Many codes that are still in production use trace their origins to code developed during the vector supercomputing era from the 1970’s to 1990’s. The recently released NEC Vector Engine (VE) provides an opportunity to exploit this vector heritage. The VE can provide state-of-the-art performance without a complete rewrite of a well-validated codebase. Programs do not require an additional level of abstraction to use the capabilities of the VE. Given the time and cost required to port or rewrite codes, this is an attractive solution. Further tuning as described in this paper can realize maximum performance.
The goal was to assess how the NEC VE’s performance and ease of use compare with that of existing CPU architectures (e.g. AMD, Intel) using a legacy Computational Fluid Dynamics (CFD) solver, FDL3DI written in Fortran.

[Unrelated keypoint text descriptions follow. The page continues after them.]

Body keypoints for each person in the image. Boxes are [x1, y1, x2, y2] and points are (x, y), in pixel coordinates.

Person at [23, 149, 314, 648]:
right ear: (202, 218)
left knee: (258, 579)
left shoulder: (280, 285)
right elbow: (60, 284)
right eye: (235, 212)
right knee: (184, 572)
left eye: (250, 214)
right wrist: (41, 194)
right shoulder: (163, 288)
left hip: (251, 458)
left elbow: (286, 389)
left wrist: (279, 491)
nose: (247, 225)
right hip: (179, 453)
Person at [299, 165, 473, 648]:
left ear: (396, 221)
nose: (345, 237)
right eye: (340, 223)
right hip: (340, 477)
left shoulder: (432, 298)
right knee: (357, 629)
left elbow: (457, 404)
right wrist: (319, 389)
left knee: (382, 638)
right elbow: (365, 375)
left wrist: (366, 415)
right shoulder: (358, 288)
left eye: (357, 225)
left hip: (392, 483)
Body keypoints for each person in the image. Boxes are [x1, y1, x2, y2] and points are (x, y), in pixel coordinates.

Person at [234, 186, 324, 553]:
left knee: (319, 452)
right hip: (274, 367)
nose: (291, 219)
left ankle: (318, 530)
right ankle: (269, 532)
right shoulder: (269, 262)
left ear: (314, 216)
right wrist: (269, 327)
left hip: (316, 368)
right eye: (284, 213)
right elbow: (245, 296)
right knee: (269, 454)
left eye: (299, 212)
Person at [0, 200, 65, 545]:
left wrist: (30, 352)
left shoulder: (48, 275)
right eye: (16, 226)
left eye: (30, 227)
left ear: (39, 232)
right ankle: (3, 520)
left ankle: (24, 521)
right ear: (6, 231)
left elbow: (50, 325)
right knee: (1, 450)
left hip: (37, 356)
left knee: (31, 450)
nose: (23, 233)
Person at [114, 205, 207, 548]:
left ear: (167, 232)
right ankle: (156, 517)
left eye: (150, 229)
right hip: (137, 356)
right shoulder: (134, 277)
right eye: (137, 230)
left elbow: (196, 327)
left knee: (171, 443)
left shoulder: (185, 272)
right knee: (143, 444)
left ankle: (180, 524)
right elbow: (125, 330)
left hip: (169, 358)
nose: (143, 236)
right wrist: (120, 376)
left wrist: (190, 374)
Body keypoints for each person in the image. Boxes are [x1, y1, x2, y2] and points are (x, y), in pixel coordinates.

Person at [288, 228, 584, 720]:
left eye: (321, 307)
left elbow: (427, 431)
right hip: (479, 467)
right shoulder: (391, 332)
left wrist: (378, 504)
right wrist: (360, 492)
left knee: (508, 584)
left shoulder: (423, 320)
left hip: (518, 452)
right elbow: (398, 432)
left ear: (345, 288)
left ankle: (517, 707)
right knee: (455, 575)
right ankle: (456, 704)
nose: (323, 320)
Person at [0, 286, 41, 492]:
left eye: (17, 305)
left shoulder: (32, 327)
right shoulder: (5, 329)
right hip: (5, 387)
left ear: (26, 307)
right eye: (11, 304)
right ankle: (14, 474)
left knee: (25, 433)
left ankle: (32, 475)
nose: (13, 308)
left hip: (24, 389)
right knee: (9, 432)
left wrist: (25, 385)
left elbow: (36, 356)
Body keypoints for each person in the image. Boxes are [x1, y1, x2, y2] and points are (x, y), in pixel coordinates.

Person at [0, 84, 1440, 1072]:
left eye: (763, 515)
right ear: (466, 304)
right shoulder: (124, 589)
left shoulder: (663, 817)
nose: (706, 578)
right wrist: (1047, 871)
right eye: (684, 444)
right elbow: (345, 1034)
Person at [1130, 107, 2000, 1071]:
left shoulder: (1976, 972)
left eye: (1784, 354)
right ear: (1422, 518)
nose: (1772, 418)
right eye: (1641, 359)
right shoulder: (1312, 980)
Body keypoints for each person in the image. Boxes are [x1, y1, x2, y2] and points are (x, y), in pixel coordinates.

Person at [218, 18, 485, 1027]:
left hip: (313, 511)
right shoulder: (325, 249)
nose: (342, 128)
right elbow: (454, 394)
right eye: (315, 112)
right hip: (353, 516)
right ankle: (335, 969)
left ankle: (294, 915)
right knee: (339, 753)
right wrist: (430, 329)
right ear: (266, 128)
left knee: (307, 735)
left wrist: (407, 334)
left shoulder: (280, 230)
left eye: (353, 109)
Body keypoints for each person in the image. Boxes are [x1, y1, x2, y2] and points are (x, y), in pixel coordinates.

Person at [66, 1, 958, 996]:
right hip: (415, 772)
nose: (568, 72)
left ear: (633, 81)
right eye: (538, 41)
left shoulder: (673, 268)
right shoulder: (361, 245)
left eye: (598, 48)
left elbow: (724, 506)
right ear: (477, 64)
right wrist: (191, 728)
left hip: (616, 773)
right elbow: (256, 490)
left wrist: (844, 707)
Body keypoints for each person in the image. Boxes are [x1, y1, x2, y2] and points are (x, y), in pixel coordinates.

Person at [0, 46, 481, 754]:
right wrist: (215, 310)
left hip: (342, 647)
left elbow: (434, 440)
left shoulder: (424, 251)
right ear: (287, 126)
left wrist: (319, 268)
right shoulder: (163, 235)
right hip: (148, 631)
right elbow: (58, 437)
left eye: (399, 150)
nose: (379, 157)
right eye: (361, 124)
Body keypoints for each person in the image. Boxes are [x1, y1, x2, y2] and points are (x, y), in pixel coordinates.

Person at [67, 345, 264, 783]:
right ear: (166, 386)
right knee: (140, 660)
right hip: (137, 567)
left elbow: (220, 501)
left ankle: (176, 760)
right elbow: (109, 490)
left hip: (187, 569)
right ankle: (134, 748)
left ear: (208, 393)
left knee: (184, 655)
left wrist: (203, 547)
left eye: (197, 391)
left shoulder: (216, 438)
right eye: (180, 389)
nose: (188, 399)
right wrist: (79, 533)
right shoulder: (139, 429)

FDL3DI was originally vectorized and optimized for efficient operation on vector processing machines. The NEC VE’s architecture, high memory bandwidth and ability to compile Fortran was the primary motivation for this evaluation.
Through profiling and modifying the key compute kernels using typical vector and NEC VE specific optimizations, the code was successfully able to utilize the vector engine hardware with minimal modification of the code. Scalar code developed later in FDL3DI’s lifetime was substituted with vector friendly implementations. With optimizations, this vector architecture was found to be 3× faster for main-memory bound problems with the CPU architectures competitive for smaller problem sizes. This performance using standard well-known techniques is considered to be a key benefit of this architecture.
Keywords
- Vectorization
- CFD
- Optimization